An electron of mass $m$ is moving in an electric field $\vec{E} = -2E_0 \hat{i}$ ($E_0 = \text{constant}>0$), with an initial velocity $\vec{v} = v_0 \hat{i}$ ($v_0 = \text{constant}>0$). If $\lambda_0 = \frac{h}{4mv_0}$, its de Broglie wavelength at time $t$ is:

• A. $\frac{4\lambda_0}{\left[ 1 - \frac{E_0 e t}{2m v_0} \right]}$
• B. $\frac{4\lambda_0}{\left[ 1 + \frac{E_0 e t}{2m v_0} \right]}$
• C. $\frac{4\lambda_0}{\left[ 1 + \frac{2E_0 e t}{m v_0} \right]}$
• D. $\frac{4\lambda_0}{\left[ 1 - \frac{2E_0 e t}{m v_0} \right]}$

Answer 1

The Correct Option is C

Step 1: Understanding the Question:
An electron (charge $-e$) is moving in a uniform electric field.

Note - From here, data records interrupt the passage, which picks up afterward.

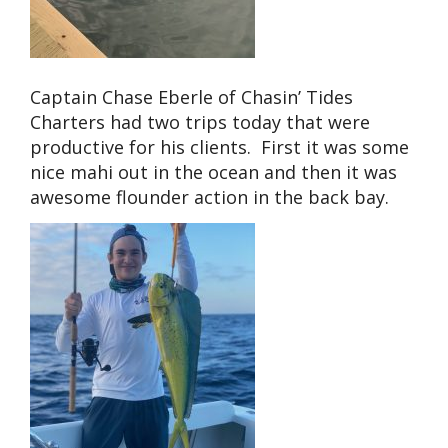
Captain Chase Eberle of Chasin’ Tides
Charters had two trips today that were
productive for his clients. First it was some
nice mahi out in the ocean and then it was
awesome flounder action in the back bay.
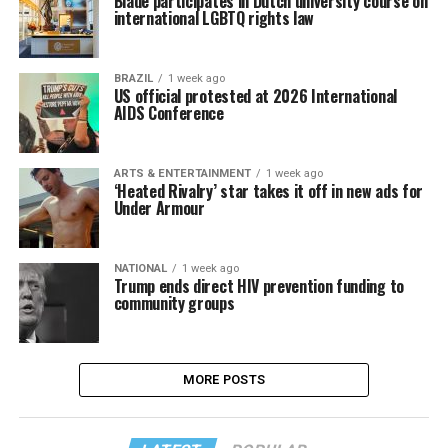
Blade participates in Dutch university course on
international LGBTQ rights law
BRAZIL
1 week ago
US official protested at 2026 International
AIDS Conference
ARTS & ENTERTAINMENT
1 week ago
‘Heated Rivalry’ star takes it off in new ads for
Under Armour
NATIONAL
1 week ago
Trump ends direct HIV prevention funding to
community groups
MORE POSTS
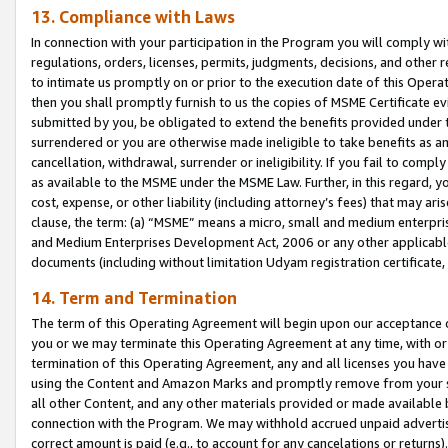
13. Compliance with Laws
In connection with your participation in the Program you will comply with
regulations, orders, licenses, permits, judgments, decisions, and other
to intimate us promptly on or prior to the execution date of this Oper
then you shall promptly furnish to us the copies of MSME Certificate ev
submitted by you, be obligated to extend the benefits provided under t
surrendered or you are otherwise made ineligible to take benefits as 
cancellation, withdrawal, surrender or ineligibility. If you fail to comp
as available to the MSME under the MSME Law. Further, in this regard, y
cost, expense, or other liability (including attorney’s fees) that may a
clause, the term: (a) “MSME” means a micro, small and medium enterpr
and Medium Enterprises Development Act, 2006 or any other applicable l
documents (including without limitation Udyam registration certificate
14. Term and Termination
The term of this Operating Agreement will begin upon our acceptance o
you or we may terminate this Operating Agreement at any time, with or 
termination of this Operating Agreement, any and all licenses you have
using the Content and Amazon Marks and promptly remove from your sit
all other Content, and any other materials provided or made available 
connection with the Program. We may withhold accrued unpaid advertisi
correct amount is paid (e.g., to account for any cancelations or returns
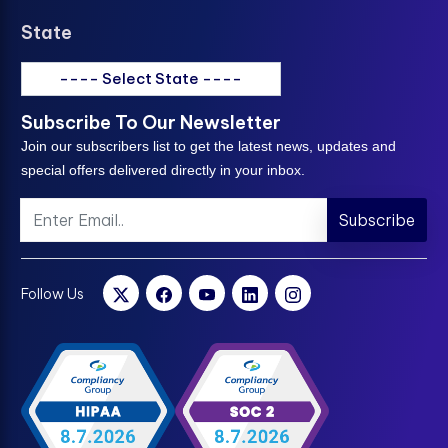
State
---- Select State ----
Subscribe To Our Newsletter
Join our subscribers list to get the latest news, updates and
special offers delivered directly in your inbox.
Subscribe
Follow Us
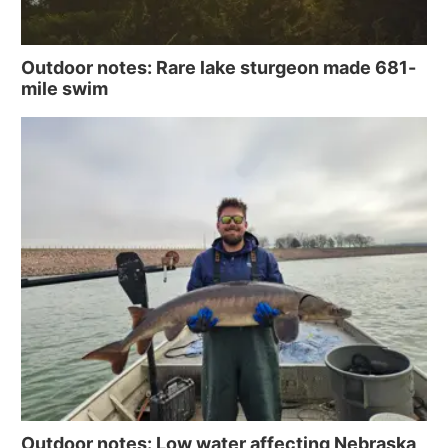
Contact
Metro
Outdoor notes: Rare lake sturgeon made 681-
Advertise
Northeast
mile swim
Flood Communications
Panhandle
Platte Valley
River Country
Sandhills
Southeast
Outdoor notes: Low water affecting Nebraska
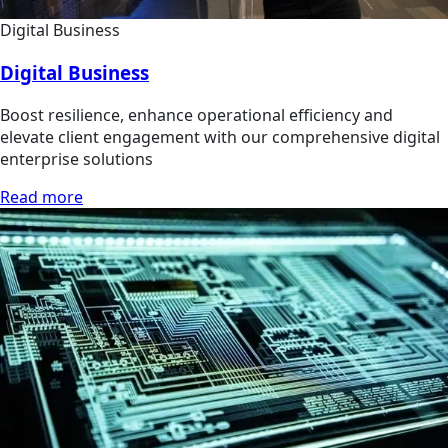
Digital Business
Digital Business
Boost resilience, enhance operational efficiency and
elevate client engagement with our comprehensive digital
enterprise solutions
Read more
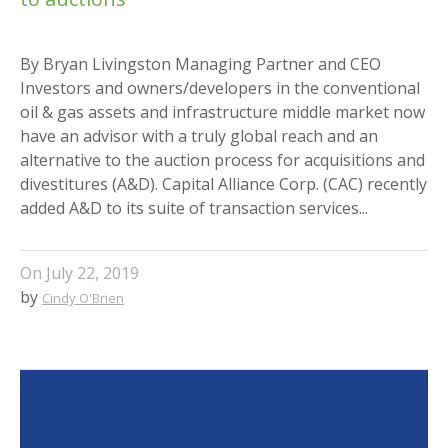
By Bryan Livingston Managing Partner and CEO
Investors and owners/developers in the conventional
oil & gas assets and infrastructure middle market now
have an advisor with a truly global reach and an
alternative to the auction process for acquisitions and
divestitures (A&D). Capital Alliance Corp. (CAC) recently
added A&D to its suite of transaction services...
On
July 22, 2019
by
Cindy O'Brien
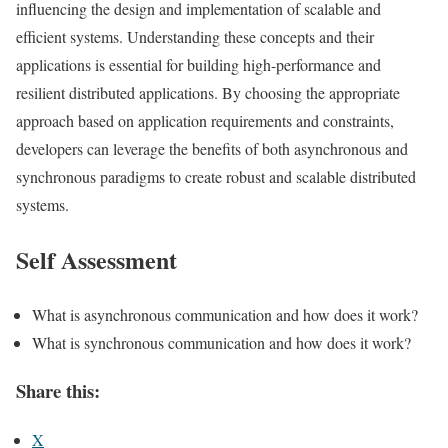
influencing the design and implementation of scalable and
efficient systems. Understanding these concepts and their
applications is essential for building high-performance and
resilient distributed applications. By choosing the appropriate
approach based on application requirements and constraints,
developers can leverage the benefits of both asynchronous and
synchronous paradigms to create robust and scalable distributed
systems.
Self Assessment
What is asynchronous communication and how does it work?
What is synchronous communication and how does it work?
Share this:
X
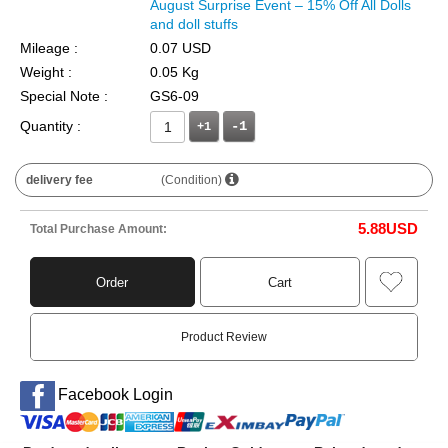
August Surprise Event – 15% Off All Dolls
and doll stuffs
Mileage :
0.07 USD
Weight :
0.05 Kg
Special Note :
GS6-09
Quantity :
+1
delivery fee
(Condition)
5.88
USD
Total Purchase Amount:
Order
Cart
Product Review
Facebook Login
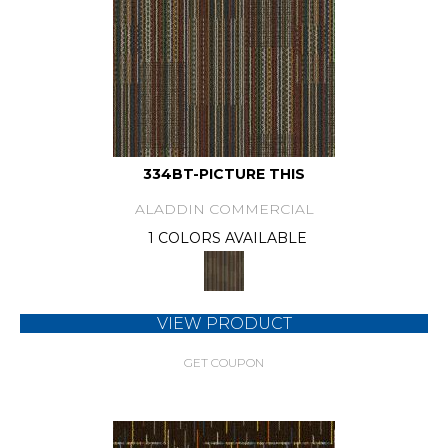
334BT-PICTURE THIS
ALADDIN COMMERCIAL
1 COLORS AVAILABLE
VIEW PRODUCT
GET COUPON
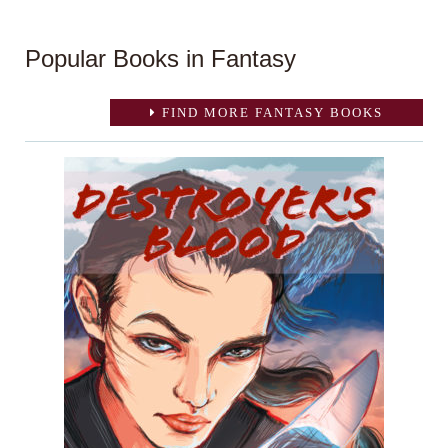
Popular Books in Fantasy
FIND MORE FANTASY BOOKS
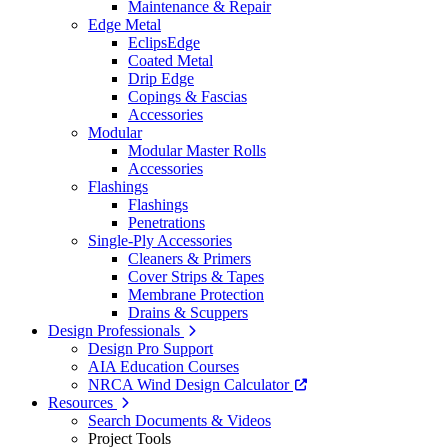
Maintenance & Repair
Edge Metal
EclipsEdge
Coated Metal
Drip Edge
Copings & Fascias
Accessories
Modular
Modular Master Rolls
Accessories
Flashings
Flashings
Penetrations
Single-Ply Accessories
Cleaners & Primers
Cover Strips & Tapes
Membrane Protection
Drains & Scuppers
Design Professionals
Design Pro Support
AIA Education Courses
NRCA Wind Design Calculator
Resources
Search Documents & Videos
Project Tools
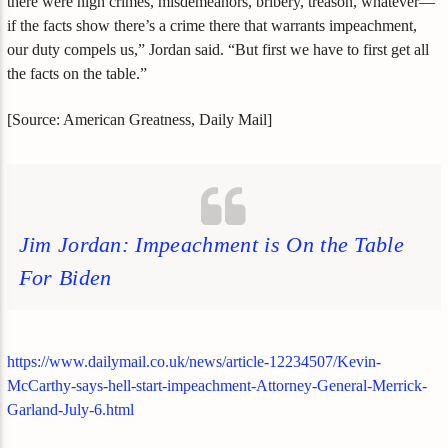
there were high crimes, misdemeanors, bribery, treason, whatever—
if the facts show there’s a crime there that warrants impeachment,
our duty compels us,” Jordan said. “But first we have to first get all
the facts on the table.”
[Source: American Greatness, Daily Mail]
Jim Jordan: Impeachment is On the Table
For Biden
https://www.dailymail.co.uk/news/article-12234507/Kevin-
McCarthy-says-hell-start-impeachment-Attorney-General-Merrick-
Garland-July-6.html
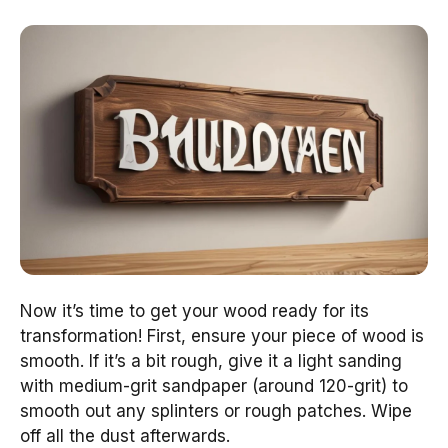
Now it’s time to get your wood ready for its
transformation! First, ensure your piece of wood is
smooth. If it’s a bit rough, give it a light sanding
with medium-grit sandpaper (around 120-grit) to
smooth out any splinters or rough patches. Wipe
off all the dust afterwards.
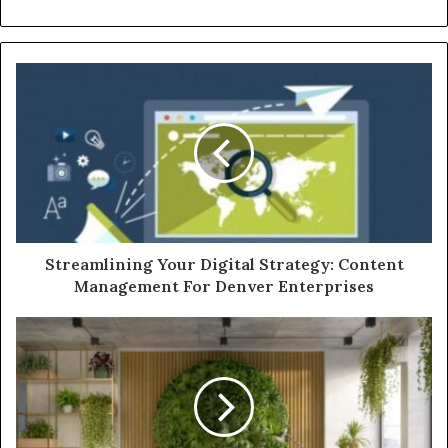
Streamlining Your Digital Strategy: Content
Management For Denver Enterprises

This field causes an acceleration, changing the electron's velocity over time, which in turn changes its de Broglie wavelength.
Step 2: Key Formula or Approach:
1. Force $\vec{F} = q\vec{E} = (-e)(-2E_0 \hat{i}) = 2eE_0 \hat{i}$.
2. Acceleration $a = \frac{F}{m} = \frac{2eE_0}{m}$.
3. Velocity at time $t$: $v(t) = v_0 + at$.
4. de Broglie wavelength $\lambda = \frac{h}{p} = \frac{h}{m v(t)}$.
Step 3: Detailed Explanation:
Velocity at time $t$:
\[ v(t) = v_0 + \left( \frac{2eE_0}{m} \right) t = v_0 \left( 1 + \frac{2eE_0 t}{m v_0} \right) \]
Now, find the wavelength at time $t$:
\[ \lambda = \frac{h}{m v(t)} = \frac{h}{m v_0 \left( 1 + \frac{2eE_0 t}{m v_0} \right)} \]
Given $\lambda_0 = \frac{h}{4mv_0} \implies \frac{h}{mv_0} = 4\lambda_0$.
Substitute this into the expression for $\lambda$:
\[ \lambda = \frac{4\lambda_0}{1 + \frac{2eE_0 t}{m v_0}} \]
Step 4: Final Answer:
The wavelength is $\frac{4\lambda_0}{1 + \frac{2E_0 e t}{m v_0}}$.